INPUT FOR THIS TASK:
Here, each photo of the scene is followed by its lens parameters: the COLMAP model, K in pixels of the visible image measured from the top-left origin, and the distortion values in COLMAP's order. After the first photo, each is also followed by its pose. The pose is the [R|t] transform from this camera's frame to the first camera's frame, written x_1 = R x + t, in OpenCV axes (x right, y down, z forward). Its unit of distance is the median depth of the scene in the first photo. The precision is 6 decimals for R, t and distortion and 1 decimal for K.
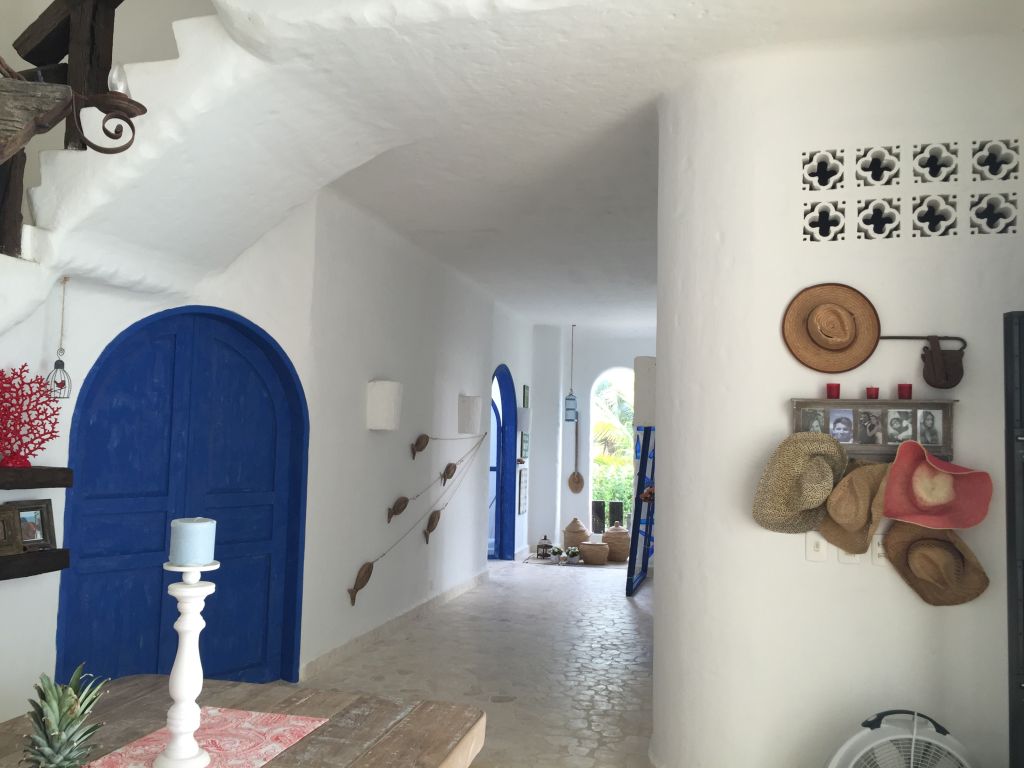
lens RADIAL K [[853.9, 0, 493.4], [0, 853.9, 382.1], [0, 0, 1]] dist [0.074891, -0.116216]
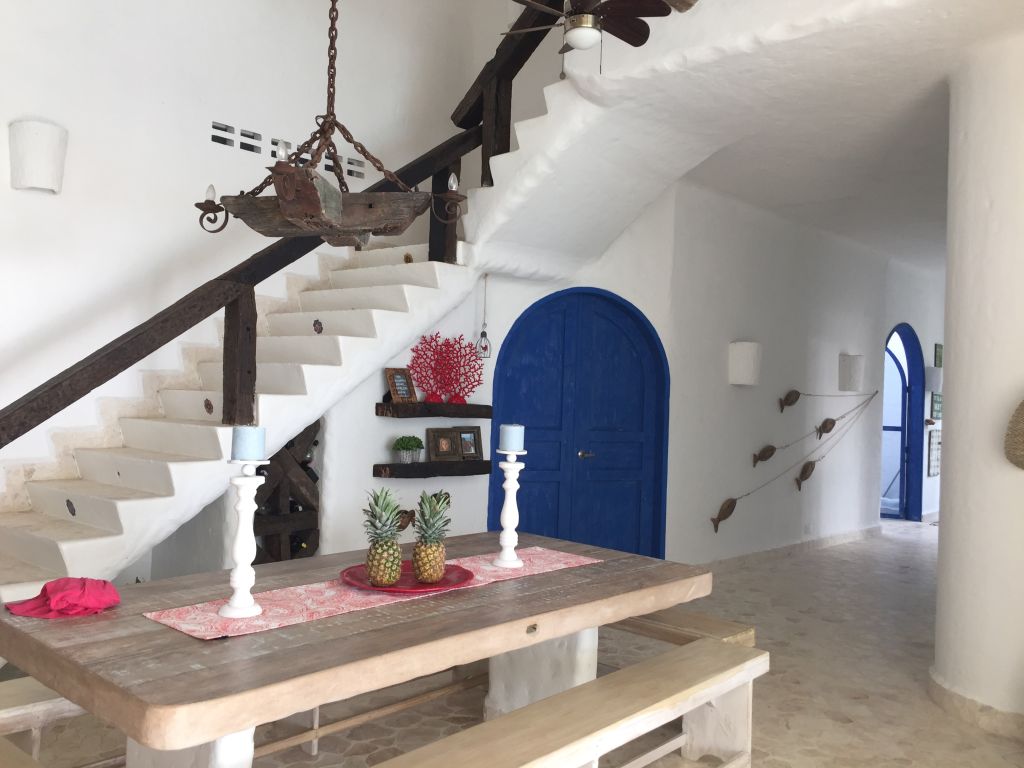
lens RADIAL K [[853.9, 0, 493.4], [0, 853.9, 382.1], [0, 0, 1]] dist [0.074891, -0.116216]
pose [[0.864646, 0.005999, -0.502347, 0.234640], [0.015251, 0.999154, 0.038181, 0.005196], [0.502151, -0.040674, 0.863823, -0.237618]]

* * *

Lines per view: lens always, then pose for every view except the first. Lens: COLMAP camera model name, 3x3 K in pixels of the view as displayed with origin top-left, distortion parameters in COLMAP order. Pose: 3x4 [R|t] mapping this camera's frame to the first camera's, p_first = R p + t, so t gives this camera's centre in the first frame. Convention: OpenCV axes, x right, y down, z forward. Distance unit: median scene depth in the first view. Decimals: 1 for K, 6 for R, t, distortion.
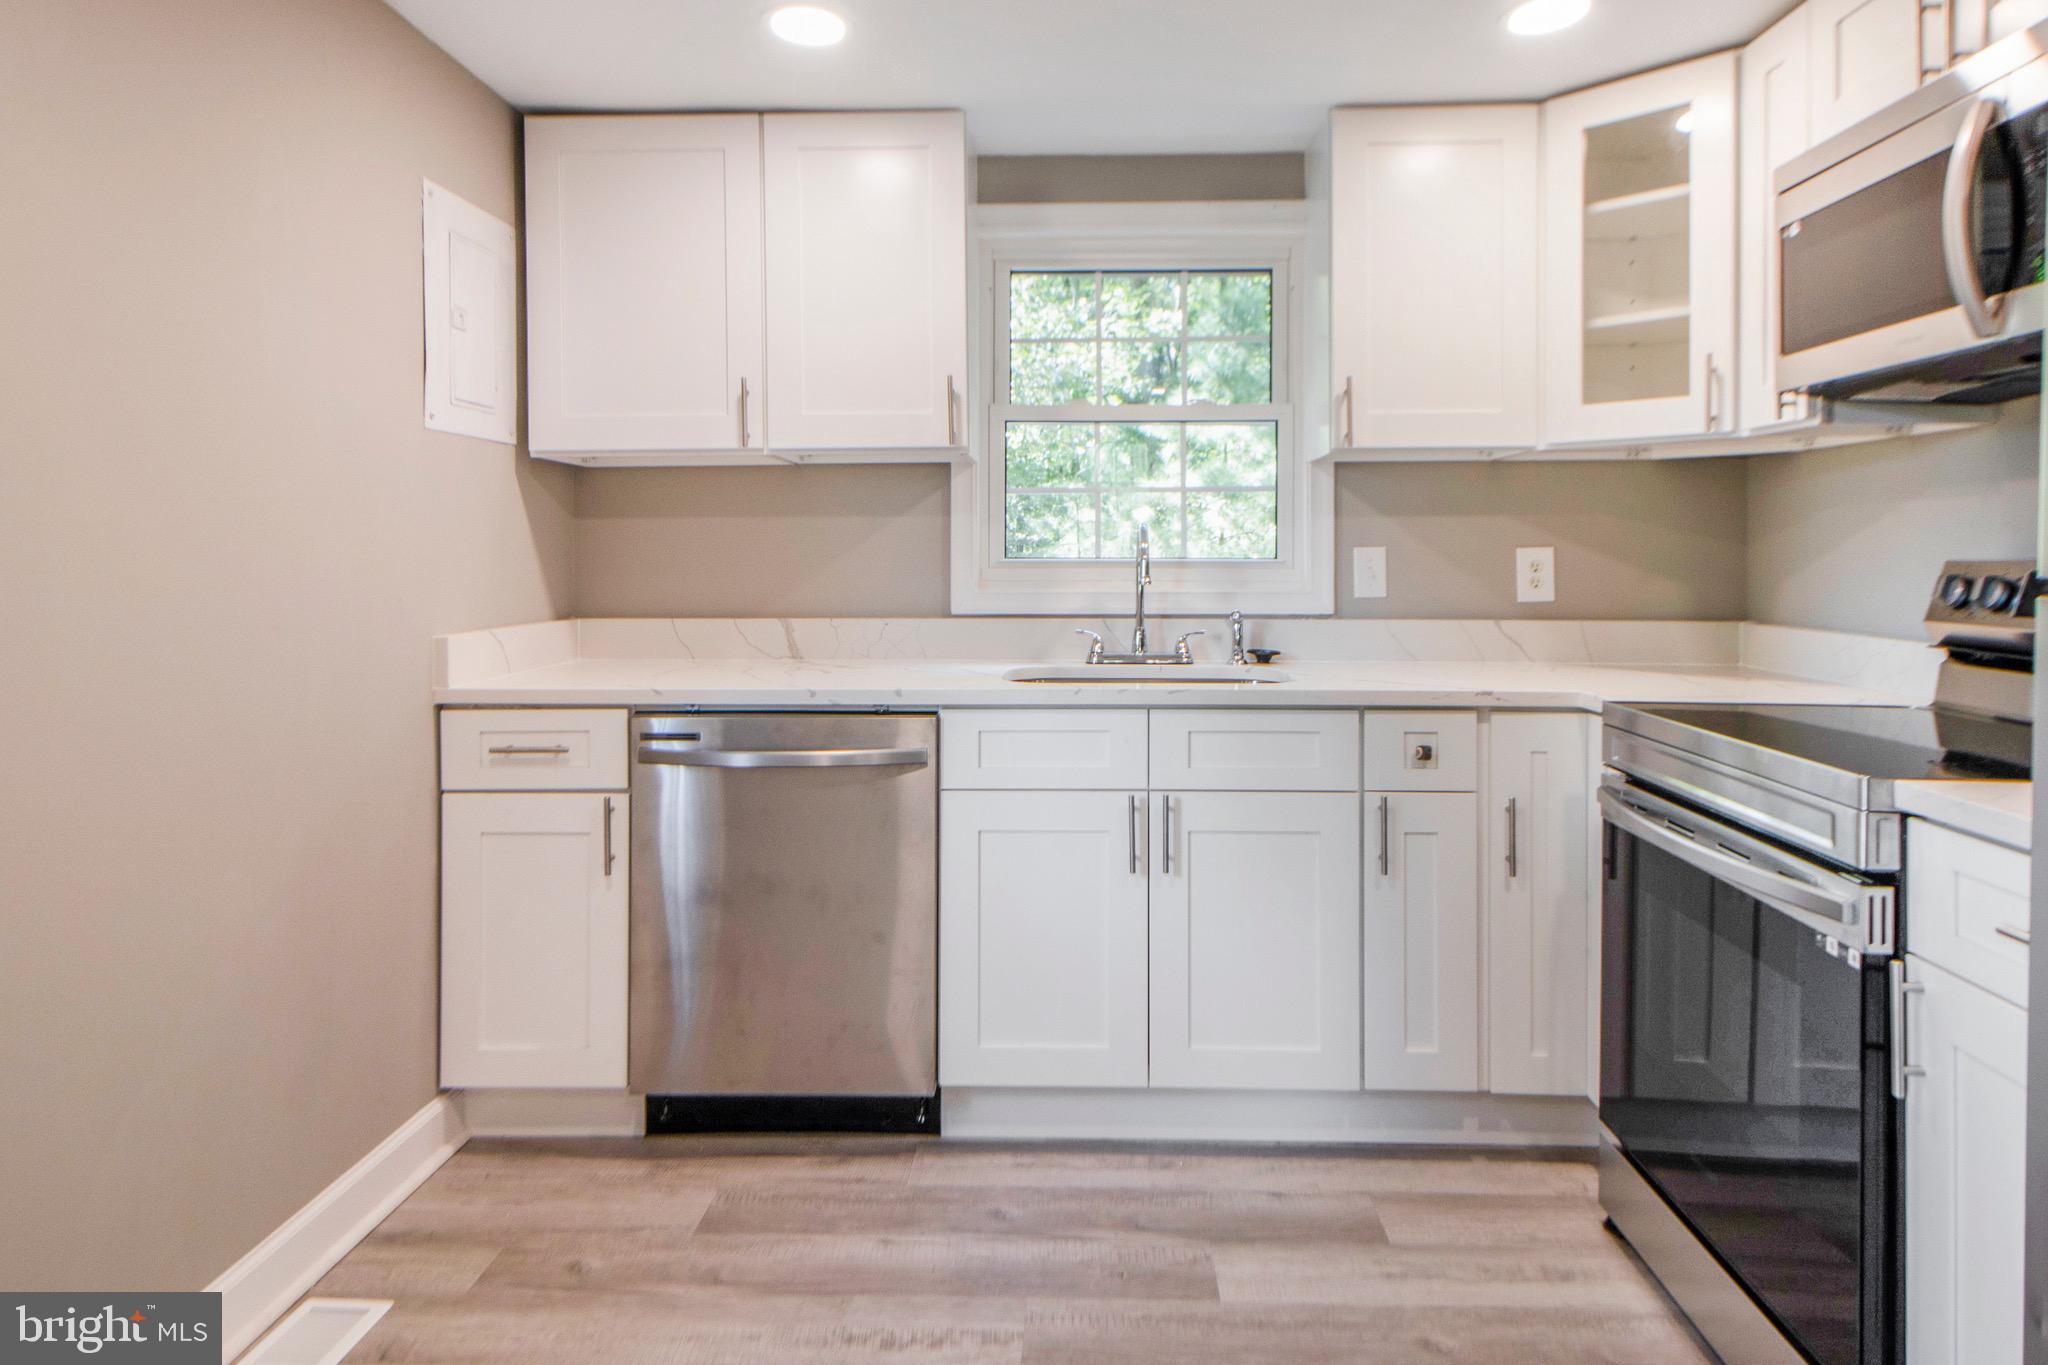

AIM OF THE TASK:
Format everything in the material from the line containing "Here, each photo" down to the line containing "-0.040674, 0.863823, -0.237618]]", both included, as a numbered list with blank lines dropped. Leave the pictures out of your answer.

RESULT OF THIS EXERCISE:
1. Here, each photo of the scene is followed by its lens parameters: the COLMAP model, K in pixels of the visible image measured from the top-left origin, and the distortion values in COLMAP's order. After the first photo, each is also followed by its pose. The pose is the [R|t] transform from this camera's frame to the first camera's frame, written x_1 = R x + t, in OpenCV axes (x right, y down, z forward). Its unit of distance is the median depth of the scene in the first photo. The precision is 6 decimals for R, t and distortion and 1 decimal for K.
2. lens RADIAL K [[853.9, 0, 493.4], [0, 853.9, 382.1], [0, 0, 1]] dist [0.074891, -0.116216]
3. lens RADIAL K [[853.9, 0, 493.4], [0, 853.9, 382.1], [0, 0, 1]] dist [0.074891, -0.116216]
4. pose [[0.864646, 0.005999, -0.502347, 0.234640], [0.015251, 0.999154, 0.038181, 0.005196], [0.502151, -0.040674, 0.863823, -0.237618]]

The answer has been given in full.